Absent a specialty pharmacy, the patient’s physician supplies the drug at a markup and charges the insurer, often leaving the employer "blinded" to the cost, Sica says.
But only half of biological drugs are screened and paid for by PBMs, says John Malley, national practice leader of pharmacy benefit consulting at Watson Wyatt Worldwide in New York. "Clearly, some employers out there are not doing anything to manage these drugs and this will be a rogue wave that eventually is going to hit them," he says.
Coordinated disease management provided by an employer’s health insurer and a specialty pharmacy "would be an employer’s best bet" to control the cost of specialty drugs, Solow says.
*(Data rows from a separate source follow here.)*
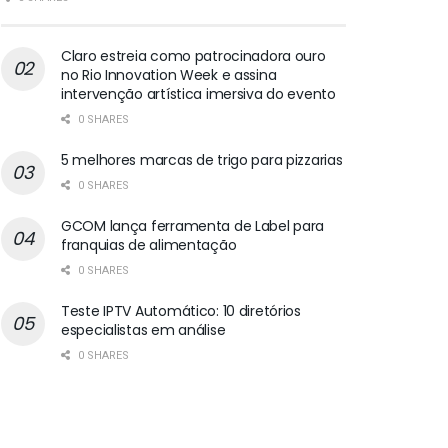
Claro estreia como patrocinadora ouro
no Rio Innovation Week e assina
intervenção artística imersiva do evento
0 SHARES
5 melhores marcas de trigo para pizzarias
0 SHARES
GCOM lança ferramenta de Label para
franquias de alimentação
0 SHARES
Teste IPTV Automático: 10 diretórios
especialistas em análise
0 SHARES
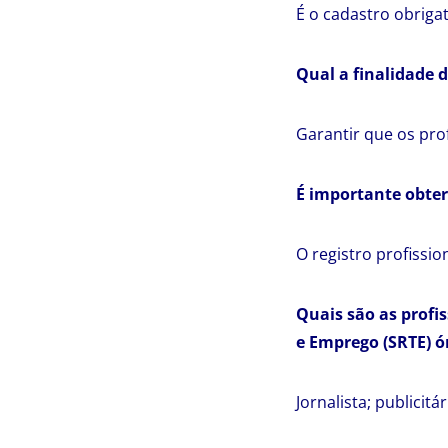
É o cadastro obrigat
Qual a finalidade d
Garantir que os prof
É importante obter 
O registro profissio
Quais são as profi
e Emprego (SRTE) ó
Jornalista; publicit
At Las Vegas-based Boyd Gaming, Cigna Pharmacy Management manages specialty drugs whether dispensed by physicians or its specialty pharmacy, a strategy that has kept its drug spending under control for its 21,000 employees, says Bob Berglund, vice president of employee benefits and insurance.
While some employers require a higher employee co-payment for specialty drugs, Boyd Gaming’s maximum drug co-pay is $150 a month—even for the 100 employees whose specialty drugs cost $5,000 a month, Berglund says.
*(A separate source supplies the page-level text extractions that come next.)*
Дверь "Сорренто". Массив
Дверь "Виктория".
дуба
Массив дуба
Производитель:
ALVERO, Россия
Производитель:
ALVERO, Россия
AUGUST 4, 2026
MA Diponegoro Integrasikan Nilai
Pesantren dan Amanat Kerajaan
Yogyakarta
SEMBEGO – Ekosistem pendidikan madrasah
The benefit "builds up a sense of loyalty. These people understand that the drugs are saving their lives," Berglund says.
GM is among employers that charge higher co-pays for specialty drugs. "The first thing we do is to make sure it’s the right drug for that patient and that they understand the importance of the medication so they continue to take it," Kirman says. Patient education works to ensure adherence, she says.
Using its coordinated approach, Aetna Specialty Pharmacy has achieved 94 percent adherence for eight conditions for which the patient is on case management, says Dr. Edmund Pezalla, national medical director of Aetna Pharmacy Management in Hartford, Connecticut.
For Prescription Solutions, Solow says data have been submitted for publication that show improved adherence among multiple sclerosis patients taking injectable drugs.
Specialty approaches to biologics even have spread to the retail level.
This month, nurse practitioners at CVS Caremark’s MinuteClinics began training individuals on how to self-inject drugs, which typically costs less than visiting a doctor or a home health aide, a spokesman says.
Walgreens’ Take Care Employer Solutions in Conshohocken, Pennsylvania, which operates customized work-site medical centers, offers infusion of specialty drugs at a medical center sponsored by a large pharmaceutical company employer. The convenience will encourage adherence and improve productivity, says Dr. Cornell Pearcy, Take Care’s mid-Atlantic regional medical director in Moorestown, New Jersey.
Pittsburgh-based Walgreens Specialty Pharmacy also has launched a pilot at its retail Take Care clinics in Florida that offers infusions and injections.
On another front, the Coalition for a Competitive Pharmaceutical Market, GM and other large employers support bipartisan legislation to allow the Food and Drug Administration to create a regulatory pathway to approve generic biologics, Kirman says. Even if a generic were to become available at only a 1-2 percent discount, "those are large dollars."
Employers should "push their consultant, health plan and PBM to come up with creative ways to manage the cost of these drugs," Sica says. "Stay on top of this. Because if you don’t, it’s going to run over you."